Bu noktadan itibaren diyalektiği ve materyalizmi birleştirmek, “her şeyin sürekli bir değişim içerisinde olduğunu” ve “algımızın maddî dünyaya dayandığını” söylemeyi ifade eder. Diyalektik materyalizm, toplumdaki sürekli değişimleri değerlendirmek ve toplumdaki gelişimi anlamak için bu araçları kullanır.

“Felsefeciler dünyayı yalnızca yorumladılar, oysa mesele onu değiştirmektir.” Devrimlerin nasıl gerçekleştiğine dair belirli bir anlayış sunan bir bilim olarak diyalektik materyalizmin kurucularından Karl Marx, ayrıca insanların toplumsal olguların anlaşılması ötesinde insanların etrafındaki dünyanın değiştirilmesinde aslî bir role sahip olduğuna inanır.

Mevcut düzeyinde kapitalist toplumdaki aslî çelişki, üretim güçleri (toprak, teknoloji ve altyapının insan emeğinin kârlılığı arasındaki ilişki) ile üretim ilişkileri (tüm fabrikalara, iş yerlerine ve toprağa bir avuç kapitalistin sahip olması, öte yandan milyarlarca insanın emeğini satarak var olabilmesi) arasındaki çelişkidir. Üretici güçlerdeki muazzam gelişme ile toplumun önemli bir bölümünü kontrol altında tutan ve tüm bu gelişimi kendi kârı için kullanan bu türden küçük bir grup arasındaki çelişki, söz konusu çelişkiyi çözecek mücadelenin zeminini de teşkil eder. Mazlumların mücadelesini de içeren sınıf mücadelesini kavramak, üretim ilişkileri ile üretim güçleri arasındaki söz konusu çelişkiye dayanan toplumsal hareketliliği kavramayı ifade eder. Bizim yüzde bire ve yönetici sınıfa karşı yürüttüğümüz mücadele, insanlığın geçmiş ve gelecek tarihidir. İşte tam da bu nedenle Marx’ın Komünist Manifesto’nun başında dile getirdiği biçimiyle, “bugüne kadar var olmuş tüm toplumun tarihi, sınıf mücadelesi tarihidir.”
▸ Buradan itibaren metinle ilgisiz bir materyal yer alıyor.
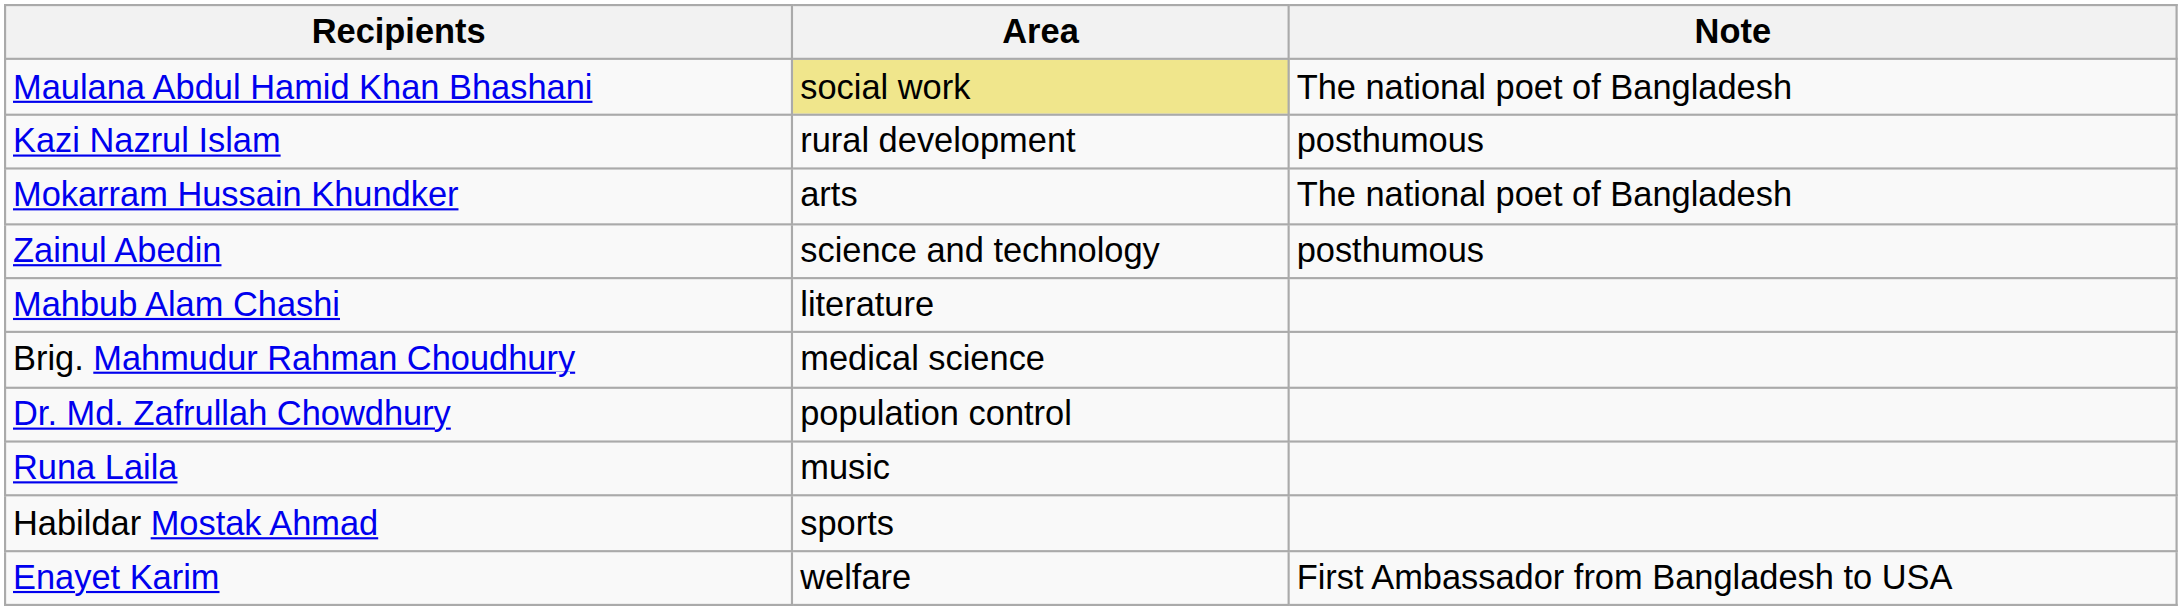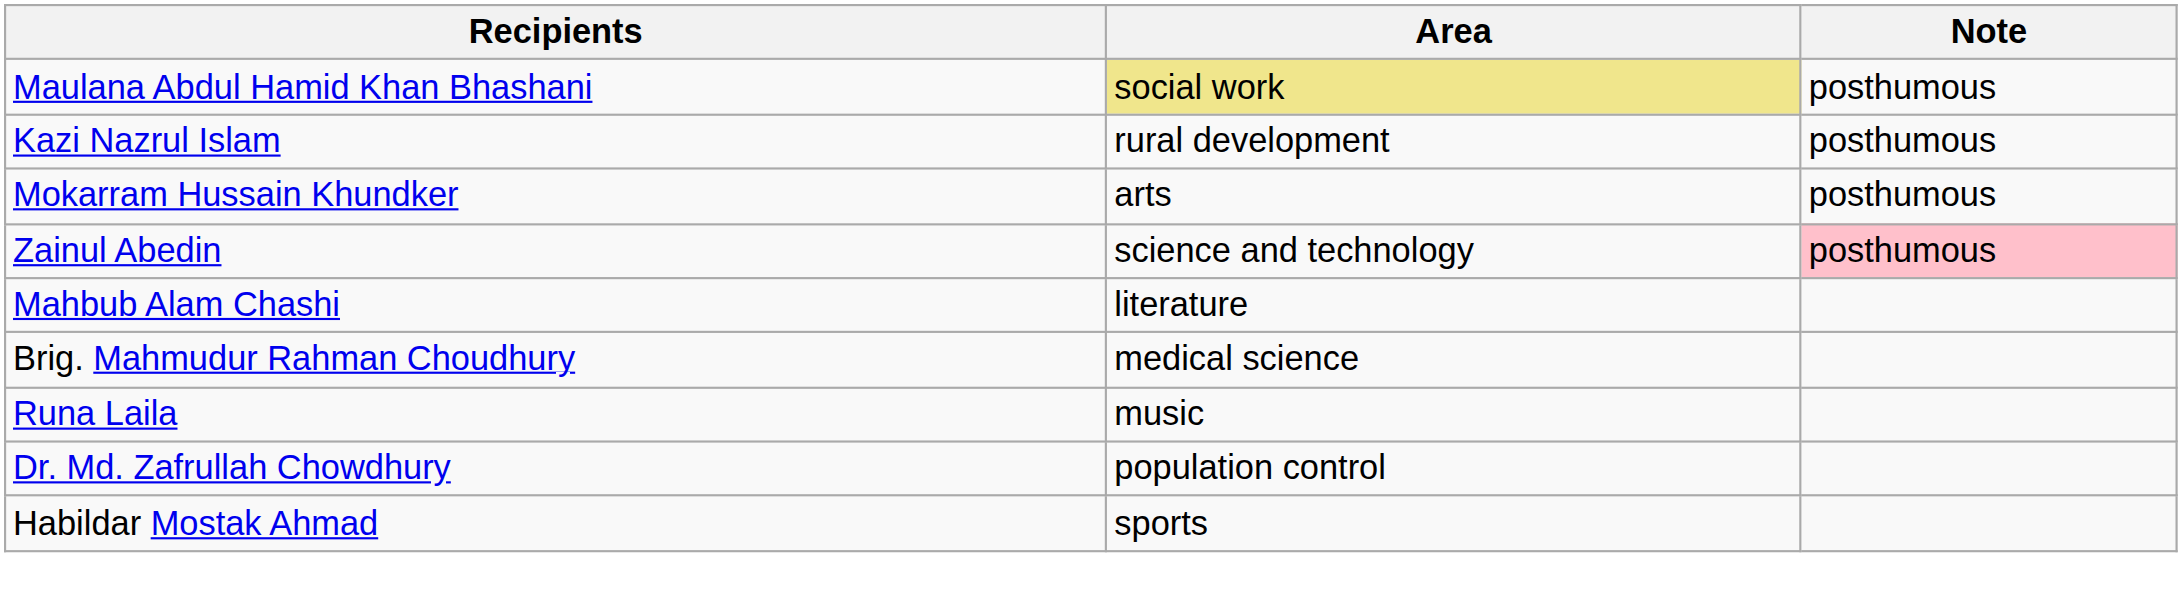Maulana Abdul Hamid Khan Bhashani | Note: The national poet of Bangladesh -> posthumous
Mokarram Hussain Khundker | Note: The national poet of Bangladesh -> posthumous
Zainul Abedin | Note: no background -> pink background
rows swapped: Dr. Md. Zafrullah Chowdhury <-> Runa Laila
- row: Enayet Karim | welfare | First Ambassador from Bangladesh to USA
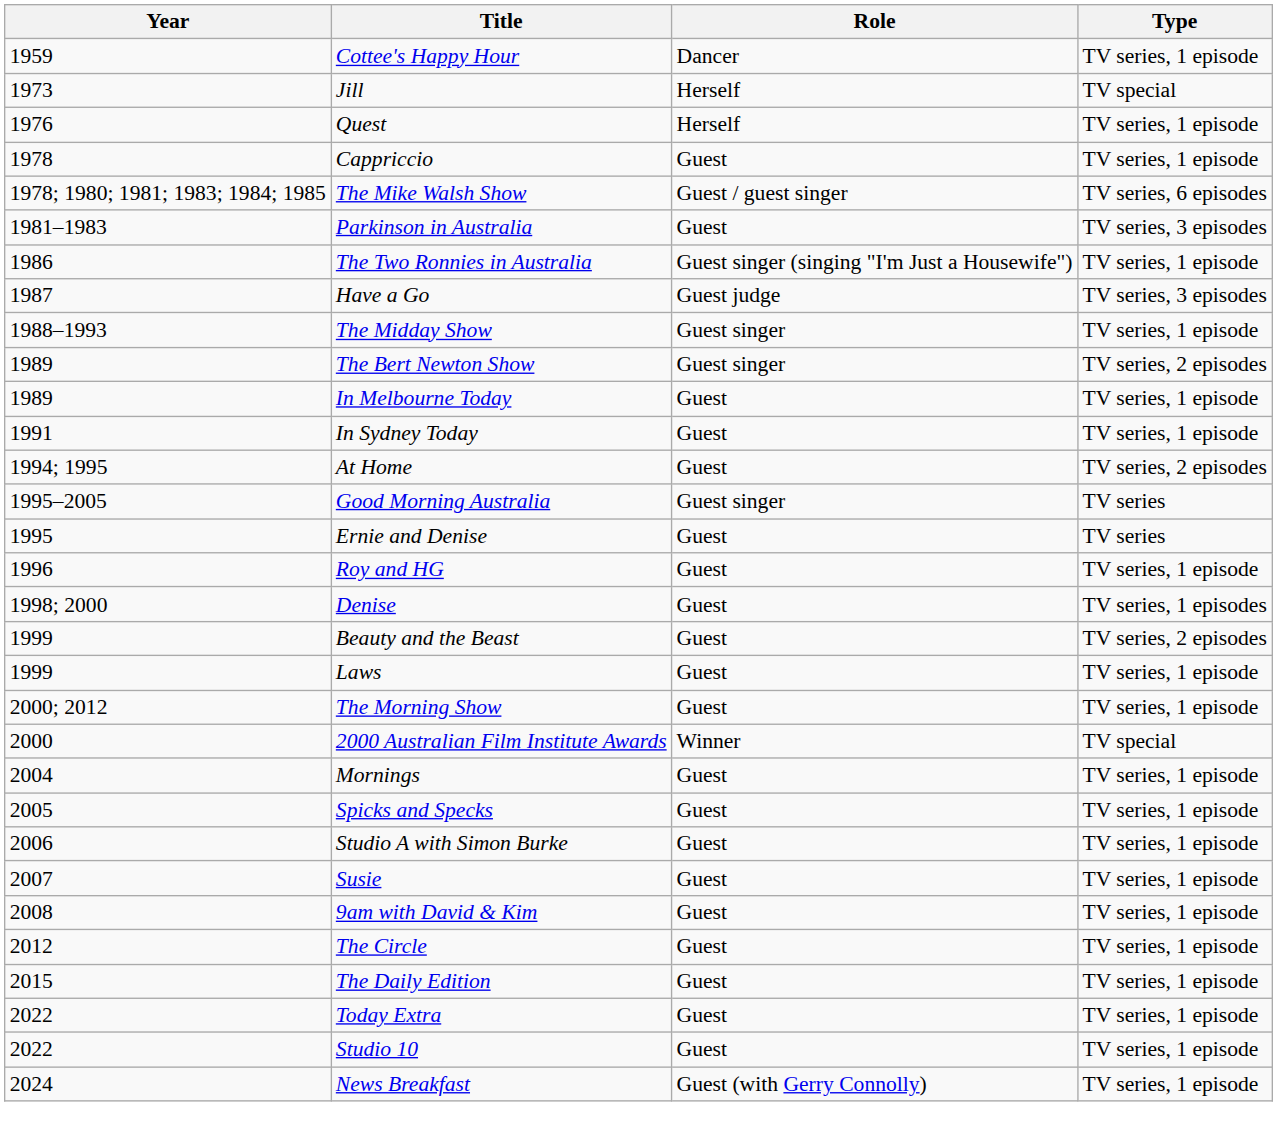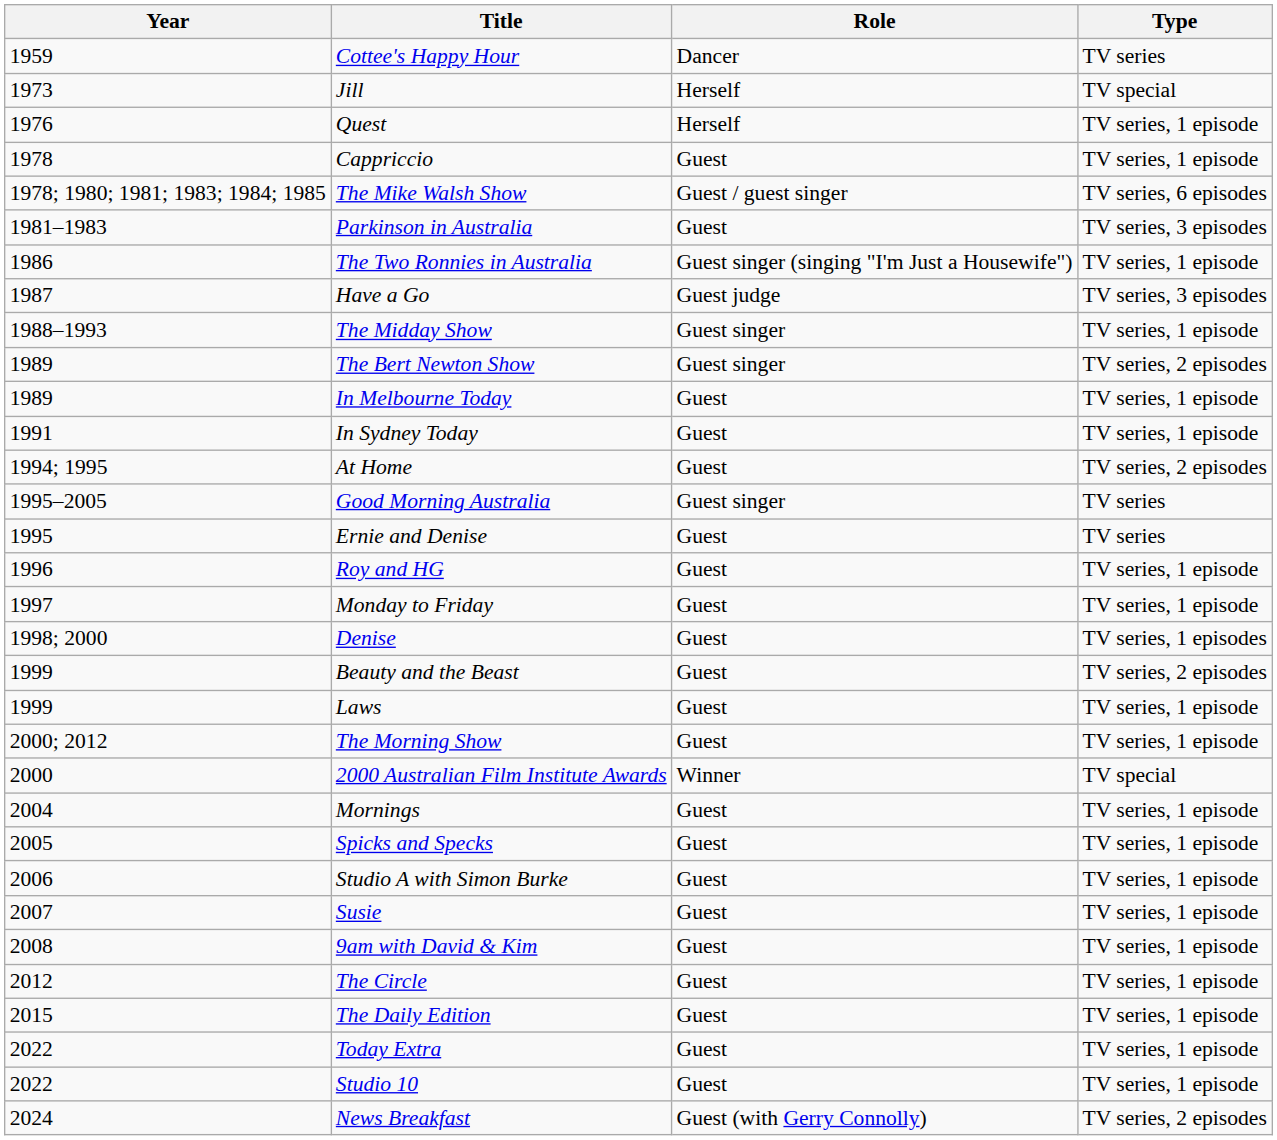Cottee's Happy Hour | Type: TV series, 1 episode -> TV series
+ row: 1997 | Monday to Friday | Guest | TV series, 1 episode
News Breakfast | Type: TV series, 1 episode -> TV series, 2 episodes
Sürekli değişim ve gelişmeye dayanan bir bilim olarak diyalektik materyalizm, ne bir dogmadır ne de ebedî hakikatleri ifade eder. O, kapitalizmin nihai bir sona ulaştığını gösterir. Dünyadaki zenginliğin muazzam ölçülerde geliştiğini, ama ondan istifade edenlerinse sayıca çok az olduğunu söyler. Sosyalizm denilen geçiş aşaması, sömürülenlerin ve mazlumların bir araya getirilip toplumun yönetilmesini ve bir sonraki niteliksel gelişimi, tarihin yeni aşamasını temsil eden yeni bir üretim ilişkisini oluşturmayı anlatır. Diyalektik materyalizm, söz konusu çelişkileri anlamak ve tüm zayıflıkları ve güçlü noktaları bilince çıkartmak ve sosyalizmin kapitalist sömürü ve zulmün yegâne cevabı olduğunu göstermek için kullanılmalıdır. İşçilerle ve mazlumlarla yeni toplum mücadelesini inşa ederken ilişkiler kurmak için daha çok çalışmak ve nihayetinde kapitalizmi tarihin çöp tenekesine fırlatıp atmaksa devrimcilerin üzerine düşen bir görevdir.